■ Work required: Only lines holding the string "hand" are wanted; copy each one from the material.

* * * * * * * * *

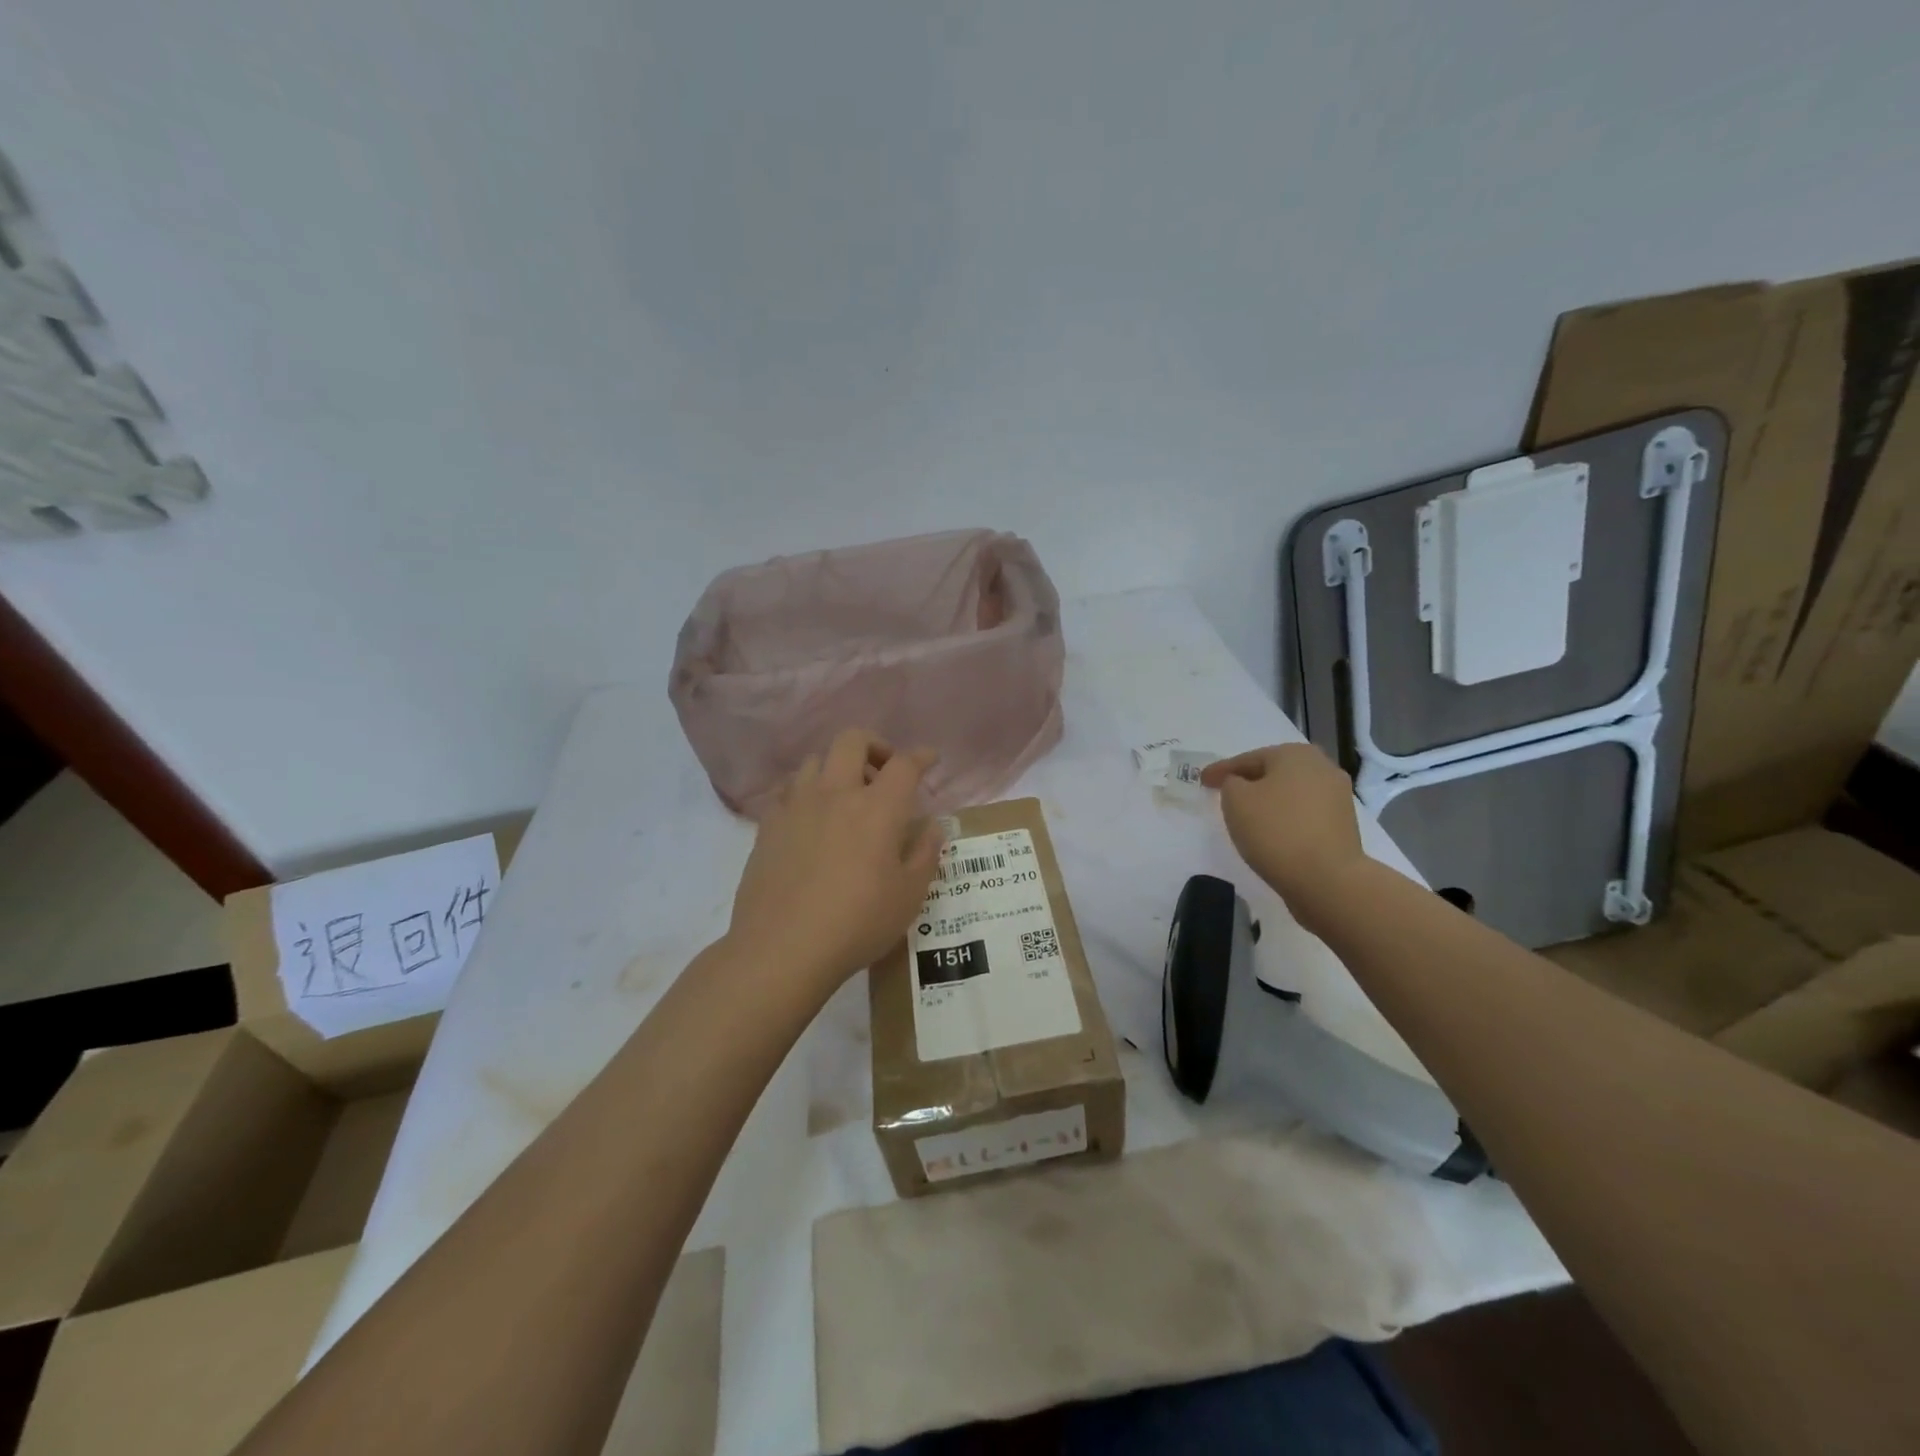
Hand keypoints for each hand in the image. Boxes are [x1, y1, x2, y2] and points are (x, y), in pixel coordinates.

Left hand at [726, 729, 942, 996]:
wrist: (782, 949)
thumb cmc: (857, 924)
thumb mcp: (908, 896)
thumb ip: (925, 854)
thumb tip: (932, 827)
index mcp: (878, 808)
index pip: (904, 764)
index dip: (921, 756)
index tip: (929, 759)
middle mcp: (836, 793)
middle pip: (852, 740)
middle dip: (875, 745)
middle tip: (884, 772)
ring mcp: (797, 806)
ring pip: (815, 760)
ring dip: (836, 767)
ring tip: (846, 795)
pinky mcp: (768, 825)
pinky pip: (788, 790)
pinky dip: (806, 791)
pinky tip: (811, 818)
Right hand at [1200, 743, 1366, 922]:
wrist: (1327, 879)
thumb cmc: (1275, 830)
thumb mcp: (1235, 800)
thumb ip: (1230, 784)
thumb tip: (1240, 785)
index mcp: (1295, 754)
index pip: (1248, 759)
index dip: (1221, 770)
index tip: (1202, 781)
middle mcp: (1322, 767)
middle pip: (1274, 772)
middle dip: (1249, 782)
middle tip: (1224, 794)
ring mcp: (1337, 796)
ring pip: (1291, 793)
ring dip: (1269, 800)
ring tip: (1247, 815)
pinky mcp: (1343, 825)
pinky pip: (1304, 813)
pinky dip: (1285, 818)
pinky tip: (1272, 831)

* * * * * * * * *

■ Response area:
Hand keypoints for each hand in the image. Boxes are [x1, y1, x2, y2] and points are (x, y), in pixel coordinates.
Left hand at [726, 729, 942, 996]:
Right hand at [1200, 743, 1366, 922]:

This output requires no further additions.